As for the full podcast episode, that was the voice of Camille, and it was her first appearance on The Earful Tower, recorded in December 2017. To hear her more recent episode on how to improve your French, click here).
Want more Earful audio about the French language? Why not listen to our top episode ever – the 24 best French words.
Or the 19 worst French words… our second top episode ever.
Oh, and before I forget, if you’re looking for more from Camille, you can check out her downloadable audiobook “Secrets of French pronunciation“, which actually has a whole section on the “ill” sound we talked about in the show.
It includes explanations and repeat-after-me sentences such as “Ouille, aïe, j’ai de la paille dans l’œil”. (Ouch, ouch, I have some straw in my eye).
Here are two more of her articles on pronunciation while we’re at it: Nine steps to improving your French accent, and How to understand spoken French.
And if you like The Earful Tower, here’s how to support the programme.
10 thoughts on “How to pronounce the hardest French words”
This episode was both cute and enlightening! 😀 Camille is more than right in saying that we have another voice when speaking a foreign language, I notice it every time I utter English sentences! However, we still use the word you talk about; we can say “je pars en vadrouille” (I am going for a walk) or “je vais vadrouiller un peu” (which is the verb, meaning I am going to wander a bit). And above all, don’t despair. I have learn to speak English when I was 12, and there are still some words driving me mad because I cannot pronounce them properly!
Might have to do an episode on tough English words for the French…
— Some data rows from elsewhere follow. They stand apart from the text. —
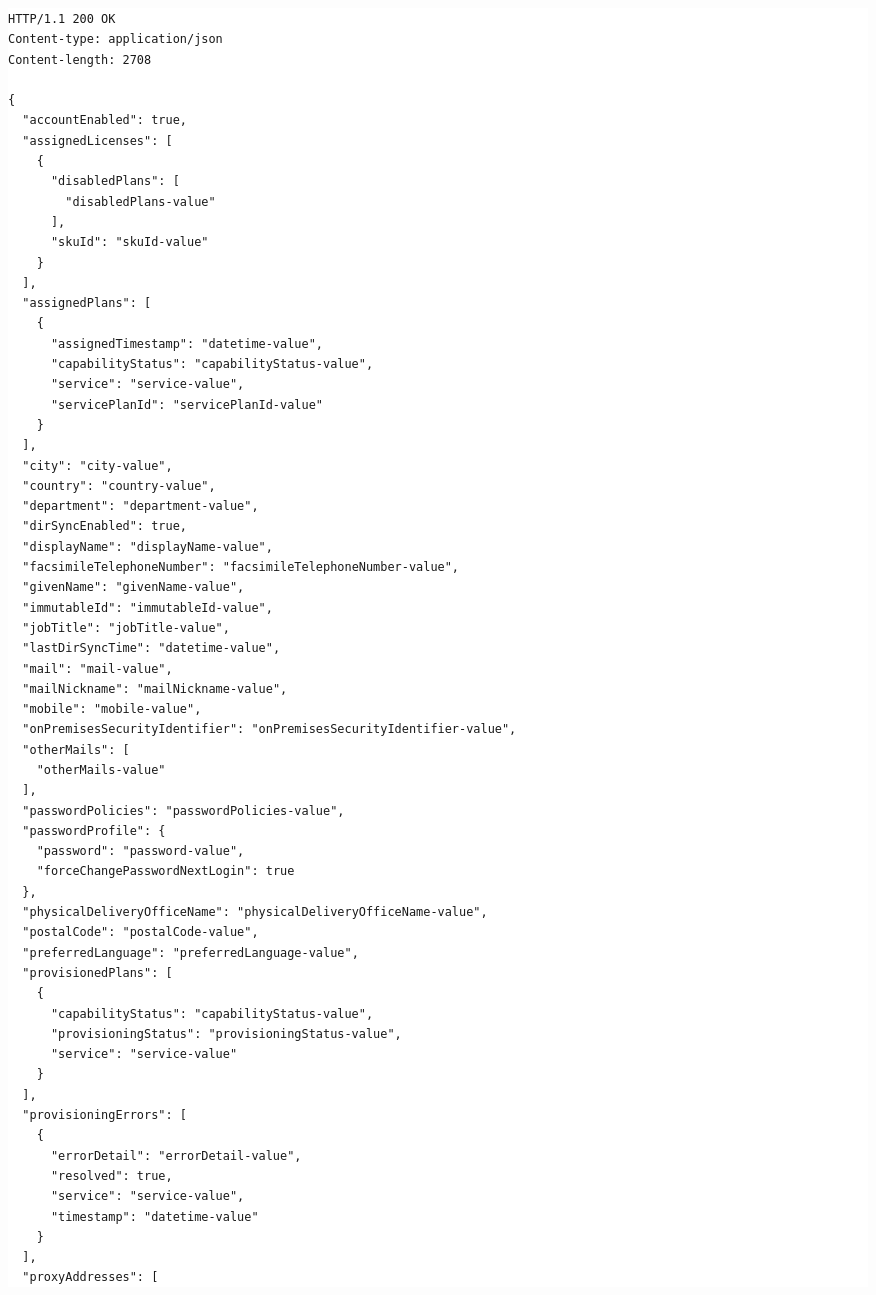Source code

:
 ```http
HTTP/1.1 200 OK
Content-type: application/json
Content-length: 2708

{
  "accountEnabled": true,
  "assignedLicenses": [
    {
      "disabledPlans": [
        "disabledPlans-value"
      ],
      "skuId": "skuId-value"
    }
  ],
  "assignedPlans": [
    {
      "assignedTimestamp": "datetime-value",
      "capabilityStatus": "capabilityStatus-value",
      "service": "service-value",
      "servicePlanId": "servicePlanId-value"
    }
  ],
  "city": "city-value",
  "country": "country-value",
  "department": "department-value",
  "dirSyncEnabled": true,
  "displayName": "displayName-value",
  "facsimileTelephoneNumber": "facsimileTelephoneNumber-value",
  "givenName": "givenName-value",
  "immutableId": "immutableId-value",
  "jobTitle": "jobTitle-value",
  "lastDirSyncTime": "datetime-value",
  "mail": "mail-value",
  "mailNickname": "mailNickname-value",
  "mobile": "mobile-value",
  "onPremisesSecurityIdentifier": "onPremisesSecurityIdentifier-value",
  "otherMails": [
    "otherMails-value"
  ],
  "passwordPolicies": "passwordPolicies-value",
  "passwordProfile": {
    "password": "password-value",
    "forceChangePasswordNextLogin": true
  },
  "physicalDeliveryOfficeName": "physicalDeliveryOfficeName-value",
  "postalCode": "postalCode-value",
  "preferredLanguage": "preferredLanguage-value",
  "provisionedPlans": [
    {
      "capabilityStatus": "capabilityStatus-value",
      "provisioningStatus": "provisioningStatus-value",
      "service": "service-value"
    }
  ],
  "provisioningErrors": [
    {
      "errorDetail": "errorDetail-value",
      "resolved": true,
      "service": "service-value",
      "timestamp": "datetime-value"
    }
  ],
  "proxyAddresses": [
```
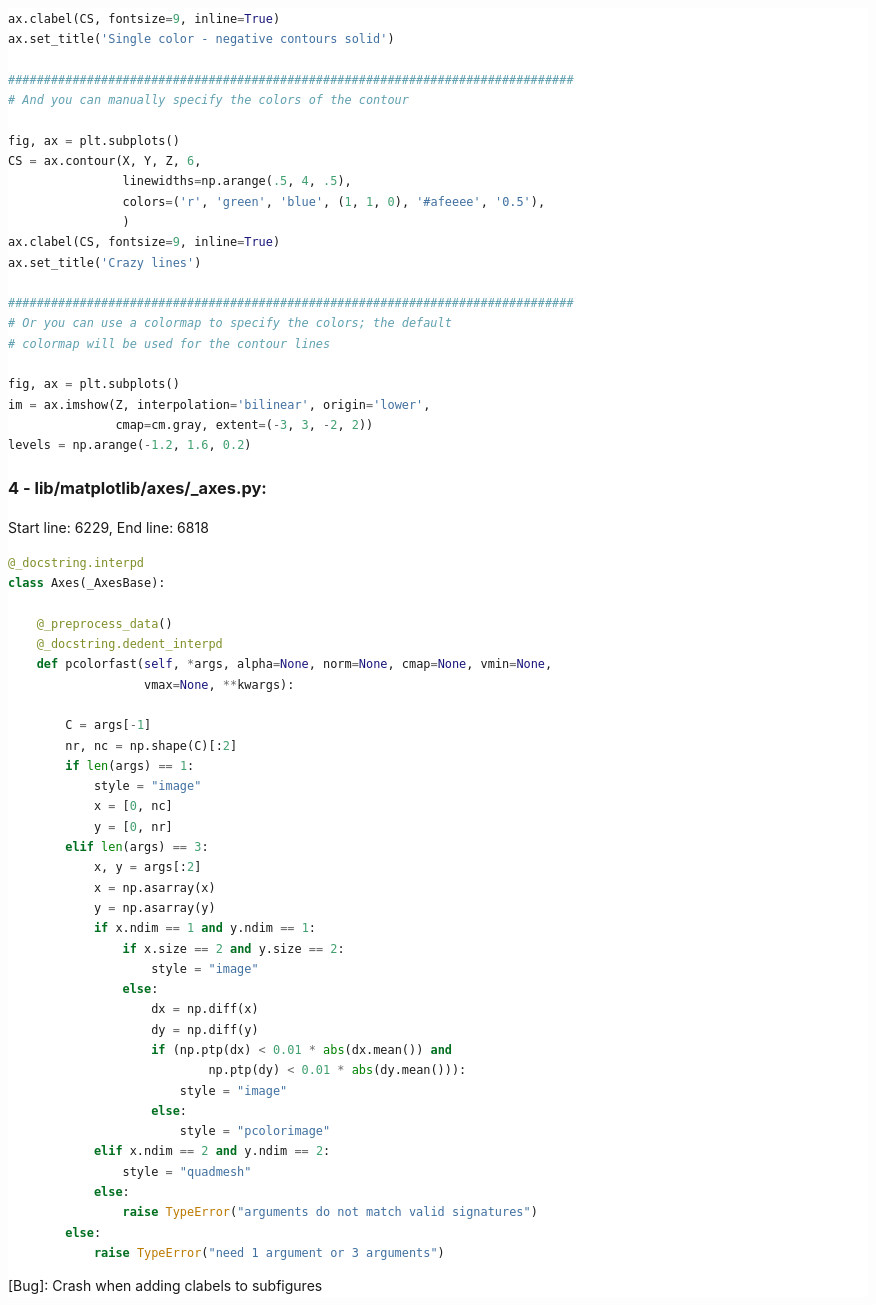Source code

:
 ```python
ax.clabel(CS, fontsize=9, inline=True)
ax.set_title('Single color - negative contours solid')

###############################################################################
# And you can manually specify the colors of the contour

fig, ax = plt.subplots()
CS = ax.contour(X, Y, Z, 6,
                linewidths=np.arange(.5, 4, .5),
                colors=('r', 'green', 'blue', (1, 1, 0), '#afeeee', '0.5'),
                )
ax.clabel(CS, fontsize=9, inline=True)
ax.set_title('Crazy lines')

###############################################################################
# Or you can use a colormap to specify the colors; the default
# colormap will be used for the contour lines

fig, ax = plt.subplots()
im = ax.imshow(Z, interpolation='bilinear', origin='lower',
               cmap=cm.gray, extent=(-3, 3, -2, 2))
levels = np.arange(-1.2, 1.6, 0.2)
```
### 4 - lib/matplotlib/axes/_axes.py:

Start line: 6229, End line: 6818

```python
@_docstring.interpd
class Axes(_AxesBase):

    @_preprocess_data()
    @_docstring.dedent_interpd
    def pcolorfast(self, *args, alpha=None, norm=None, cmap=None, vmin=None,
                   vmax=None, **kwargs):

        C = args[-1]
        nr, nc = np.shape(C)[:2]
        if len(args) == 1:
            style = "image"
            x = [0, nc]
            y = [0, nr]
        elif len(args) == 3:
            x, y = args[:2]
            x = np.asarray(x)
            y = np.asarray(y)
            if x.ndim == 1 and y.ndim == 1:
                if x.size == 2 and y.size == 2:
                    style = "image"
                else:
                    dx = np.diff(x)
                    dy = np.diff(y)
                    if (np.ptp(dx) < 0.01 * abs(dx.mean()) and
                            np.ptp(dy) < 0.01 * abs(dy.mean())):
                        style = "image"
                    else:
                        style = "pcolorimage"
            elif x.ndim == 2 and y.ndim == 2:
                style = "quadmesh"
            else:
                raise TypeError("arguments do not match valid signatures")
        else:
            raise TypeError("need 1 argument or 3 arguments")
```

[Bug]: Crash when adding clabels to subfigures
That’s not how you pronounce Buoux! Camille is close but you have to pronounce the x at the end. It is a small town surrounded by magnificent gorges, and you should definitely go there.
Intriguing – I’ll add it to my list 🙂
You also have “gribouille” which more or less means “scribble”. It was my cat’s name and for fun I choose this word as project code name when I worked for Shell in international marketing. All my bosses and colleagues were having so much difficulties and results were so funny (for a french !!!)…
That’s so funny, I love it. It would make a good secret operation name for Bond or Jason Bourne. Operation Gribouille!
You missed chirurgien (surgeon). My street is named after one, I am haunted by this word every day 😂
Oh that sounds horrible. Will have to write a follow up list!
Another challenging word—especially for Americans—is “hurluberlu.”